Exercise requirements: Reproduce, exactly, the lines of the material below from the line containing "Bluetooth, ProSmart Inverter" through the line containing "Partnerprogramm", with both end lines included and nothing else.

START Records supplied

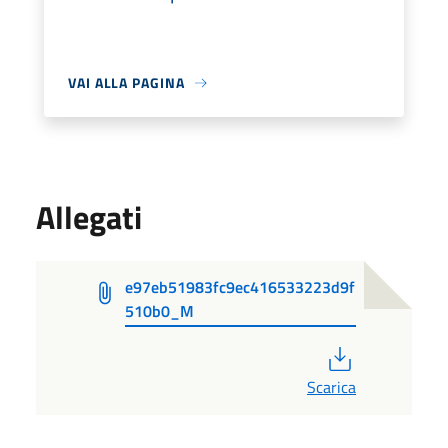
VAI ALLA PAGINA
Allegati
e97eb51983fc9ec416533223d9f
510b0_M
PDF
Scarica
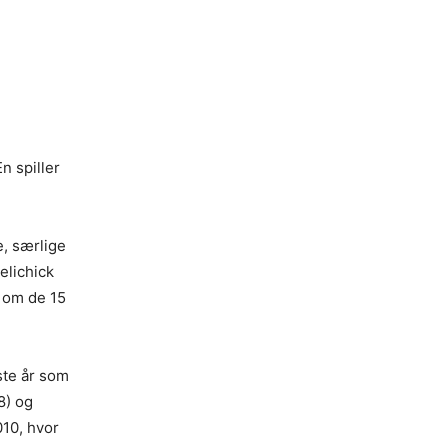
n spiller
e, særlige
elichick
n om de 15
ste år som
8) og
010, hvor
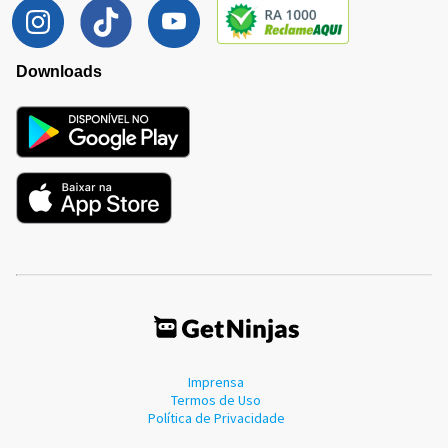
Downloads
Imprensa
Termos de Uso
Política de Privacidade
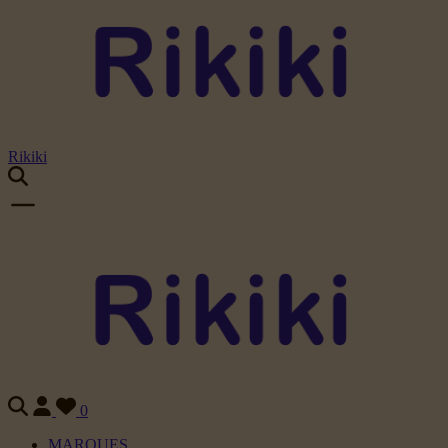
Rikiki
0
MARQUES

END Records supplied
START Records supplied

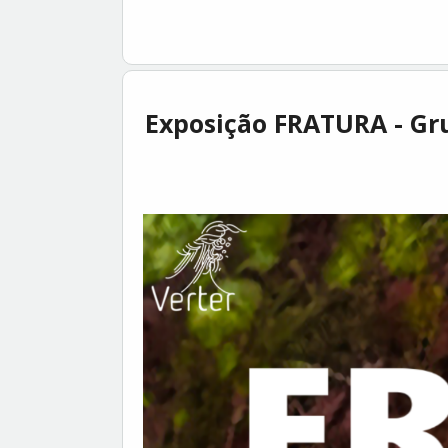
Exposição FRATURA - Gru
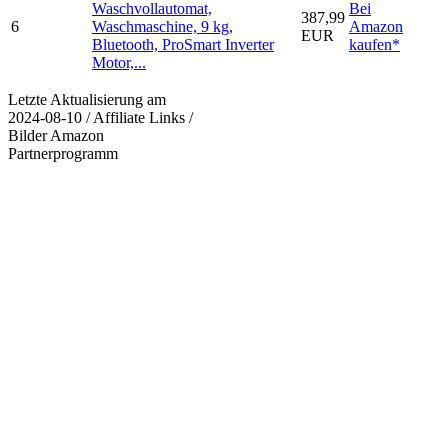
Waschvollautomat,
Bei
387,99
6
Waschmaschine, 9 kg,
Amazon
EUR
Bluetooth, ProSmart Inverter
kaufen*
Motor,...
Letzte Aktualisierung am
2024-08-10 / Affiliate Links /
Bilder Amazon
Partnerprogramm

END Records supplied

Solution for this problem:
Bluetooth, ProSmart Inverter
kaufen*
Motor,...
Letzte Aktualisierung am
2024-08-10 / Affiliate Links /
Bilder Amazon
Partnerprogramm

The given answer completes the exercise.